Taking third place in his third ever start at Silverstone, he did enough to convince the Enstone squad to sign him for 1998, impressing many observers in his first full season – not least during his famous battle with Michael Schumacher at Monaco.
This was followed immediately by a major first-corner pile-up at Canada where Wurz's car was pitched into a spectacular series of rolls - although he would go on to finish fourth in the restarted race.
But two mediocre seasons in which he was eclipsed by teammate Giancarlo Fisichella were to follow in 1999 and 2000, leading Wurz to take up a test role at McLaren in 2001, and he wouldn't return to race action until he scored his second podium deputising for Juan Pablo Montoya at Imola in 2005.
He switched to Williams in 2006, being promoted to a full race seat the following year for what would prove to be his swansong F1 campaign before returning to sportscars.
His third and final podium finish came that year in a real race of attrition at Canada, with his final points finish coming at the rain-soaked Nurburgring race later that season.

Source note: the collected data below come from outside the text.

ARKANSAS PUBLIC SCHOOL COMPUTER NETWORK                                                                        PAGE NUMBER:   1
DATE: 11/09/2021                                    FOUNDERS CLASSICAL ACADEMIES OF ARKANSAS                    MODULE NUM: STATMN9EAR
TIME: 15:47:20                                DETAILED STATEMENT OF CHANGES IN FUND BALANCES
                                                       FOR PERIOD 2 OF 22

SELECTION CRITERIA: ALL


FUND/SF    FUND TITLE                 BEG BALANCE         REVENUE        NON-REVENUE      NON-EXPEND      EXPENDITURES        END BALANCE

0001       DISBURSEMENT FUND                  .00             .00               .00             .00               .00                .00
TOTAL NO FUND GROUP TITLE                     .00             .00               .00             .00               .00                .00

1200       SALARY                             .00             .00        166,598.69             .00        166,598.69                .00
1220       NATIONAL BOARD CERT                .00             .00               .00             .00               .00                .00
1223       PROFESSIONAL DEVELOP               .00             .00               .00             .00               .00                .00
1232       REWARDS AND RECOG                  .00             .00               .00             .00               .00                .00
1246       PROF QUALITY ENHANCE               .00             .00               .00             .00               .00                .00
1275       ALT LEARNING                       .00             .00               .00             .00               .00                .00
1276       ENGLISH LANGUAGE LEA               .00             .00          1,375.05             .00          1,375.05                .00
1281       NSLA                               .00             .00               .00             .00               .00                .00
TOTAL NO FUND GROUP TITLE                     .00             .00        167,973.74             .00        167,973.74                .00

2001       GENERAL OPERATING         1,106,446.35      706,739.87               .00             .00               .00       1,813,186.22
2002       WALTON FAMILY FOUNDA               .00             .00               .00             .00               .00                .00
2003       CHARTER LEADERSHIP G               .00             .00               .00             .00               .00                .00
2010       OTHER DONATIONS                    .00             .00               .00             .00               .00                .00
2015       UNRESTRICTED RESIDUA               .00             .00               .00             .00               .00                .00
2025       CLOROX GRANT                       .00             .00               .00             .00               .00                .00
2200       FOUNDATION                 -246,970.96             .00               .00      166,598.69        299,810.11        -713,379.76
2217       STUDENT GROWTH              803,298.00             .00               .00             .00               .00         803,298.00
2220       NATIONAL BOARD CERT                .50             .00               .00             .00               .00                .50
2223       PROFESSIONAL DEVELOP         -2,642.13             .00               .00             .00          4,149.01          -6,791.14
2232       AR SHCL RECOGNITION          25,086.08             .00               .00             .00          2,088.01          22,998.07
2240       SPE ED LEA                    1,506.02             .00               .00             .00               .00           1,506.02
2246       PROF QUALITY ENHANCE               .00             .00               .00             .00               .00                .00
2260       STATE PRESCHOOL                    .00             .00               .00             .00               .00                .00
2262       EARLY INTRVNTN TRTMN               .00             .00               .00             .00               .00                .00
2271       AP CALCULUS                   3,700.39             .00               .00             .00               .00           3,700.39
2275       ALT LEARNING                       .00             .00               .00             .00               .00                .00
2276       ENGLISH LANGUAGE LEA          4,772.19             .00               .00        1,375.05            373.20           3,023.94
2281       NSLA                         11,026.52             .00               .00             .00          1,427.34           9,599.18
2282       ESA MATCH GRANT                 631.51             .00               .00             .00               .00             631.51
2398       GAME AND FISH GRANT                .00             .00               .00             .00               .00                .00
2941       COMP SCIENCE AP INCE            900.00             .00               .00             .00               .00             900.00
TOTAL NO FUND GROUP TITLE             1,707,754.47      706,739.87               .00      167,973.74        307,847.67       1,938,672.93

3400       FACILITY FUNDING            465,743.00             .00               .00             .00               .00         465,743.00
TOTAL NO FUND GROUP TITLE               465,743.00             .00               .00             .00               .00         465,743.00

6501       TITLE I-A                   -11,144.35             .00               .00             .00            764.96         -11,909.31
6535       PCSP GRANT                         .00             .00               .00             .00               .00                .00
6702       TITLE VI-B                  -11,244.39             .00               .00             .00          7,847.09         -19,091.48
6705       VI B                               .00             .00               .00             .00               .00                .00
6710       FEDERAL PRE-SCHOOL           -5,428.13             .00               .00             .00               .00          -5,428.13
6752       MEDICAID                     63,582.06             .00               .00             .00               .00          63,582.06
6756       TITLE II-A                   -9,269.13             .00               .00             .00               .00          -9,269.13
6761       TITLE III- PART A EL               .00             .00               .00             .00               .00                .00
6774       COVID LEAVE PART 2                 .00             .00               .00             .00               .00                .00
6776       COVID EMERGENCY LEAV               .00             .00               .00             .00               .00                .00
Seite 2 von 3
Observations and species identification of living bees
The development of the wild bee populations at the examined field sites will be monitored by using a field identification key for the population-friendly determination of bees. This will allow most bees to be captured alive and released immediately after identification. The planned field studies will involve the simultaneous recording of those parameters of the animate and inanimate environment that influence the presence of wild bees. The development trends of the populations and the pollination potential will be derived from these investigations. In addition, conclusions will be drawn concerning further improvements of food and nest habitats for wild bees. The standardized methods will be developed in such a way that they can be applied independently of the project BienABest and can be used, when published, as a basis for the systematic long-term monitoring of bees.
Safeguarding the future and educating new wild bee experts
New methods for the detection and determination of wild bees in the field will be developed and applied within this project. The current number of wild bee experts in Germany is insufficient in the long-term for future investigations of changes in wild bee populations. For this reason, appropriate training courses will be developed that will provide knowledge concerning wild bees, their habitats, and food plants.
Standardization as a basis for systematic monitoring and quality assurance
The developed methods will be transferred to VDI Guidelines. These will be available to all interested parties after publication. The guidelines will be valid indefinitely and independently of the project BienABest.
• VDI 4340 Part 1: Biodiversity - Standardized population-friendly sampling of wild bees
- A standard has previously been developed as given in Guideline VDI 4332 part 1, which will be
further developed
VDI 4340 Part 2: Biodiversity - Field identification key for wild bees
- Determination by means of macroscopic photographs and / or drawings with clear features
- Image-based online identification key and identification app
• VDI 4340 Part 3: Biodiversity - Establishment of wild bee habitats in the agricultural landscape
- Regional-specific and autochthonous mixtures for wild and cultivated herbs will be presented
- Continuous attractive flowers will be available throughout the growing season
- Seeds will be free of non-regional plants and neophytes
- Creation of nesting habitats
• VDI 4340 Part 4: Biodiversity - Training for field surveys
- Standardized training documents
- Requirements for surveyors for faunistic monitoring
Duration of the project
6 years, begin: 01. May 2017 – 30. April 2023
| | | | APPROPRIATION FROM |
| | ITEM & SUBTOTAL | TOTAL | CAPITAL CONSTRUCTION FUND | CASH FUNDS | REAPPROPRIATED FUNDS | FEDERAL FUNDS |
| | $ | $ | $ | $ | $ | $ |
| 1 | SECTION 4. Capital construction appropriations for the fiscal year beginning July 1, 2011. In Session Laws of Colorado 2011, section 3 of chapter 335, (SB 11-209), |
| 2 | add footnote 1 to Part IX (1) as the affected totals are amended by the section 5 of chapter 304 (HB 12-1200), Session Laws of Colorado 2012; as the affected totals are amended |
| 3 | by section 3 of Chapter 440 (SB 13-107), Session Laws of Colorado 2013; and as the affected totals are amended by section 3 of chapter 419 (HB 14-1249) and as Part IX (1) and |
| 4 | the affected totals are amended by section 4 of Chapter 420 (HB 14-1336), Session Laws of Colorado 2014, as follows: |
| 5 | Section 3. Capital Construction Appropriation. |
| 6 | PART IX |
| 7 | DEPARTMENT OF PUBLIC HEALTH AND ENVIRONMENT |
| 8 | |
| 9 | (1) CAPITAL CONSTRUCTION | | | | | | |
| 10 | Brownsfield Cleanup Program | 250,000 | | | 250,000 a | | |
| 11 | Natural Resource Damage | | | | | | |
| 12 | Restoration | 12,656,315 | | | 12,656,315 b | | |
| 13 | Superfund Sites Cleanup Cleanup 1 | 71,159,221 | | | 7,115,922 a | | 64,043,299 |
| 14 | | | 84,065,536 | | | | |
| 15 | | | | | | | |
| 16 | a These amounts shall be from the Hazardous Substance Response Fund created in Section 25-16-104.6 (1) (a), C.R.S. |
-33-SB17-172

Joining the Peugeot team in 2008 alongside a Honda F1 test role, he won Le Mans for a second time in only his third start in 2009, this time alongside David Brabham and Marc Gene, and became part of Toyota’s new WEC operation in 2012 after Peugeot pulled the plug on its sportscar programme at the end of 2011.
In four seasons with Toyota, Wurz has taken five WEC victories, including two on his employers’ home turf at Fuji, and was on course for a third Le Mans win in 2014 until a burnt wiring loom ended his chances.
Last year, the Austrian also took up the role of GPDA chairman, and has worked tirelessly with the FIA to help improve safety and develop the next generation of drivers.
He also pushed hard to make the GPDA more relevant, and helped it commission the largest ever F1 Global Fan Survey earlier this year along with Motorsport.com.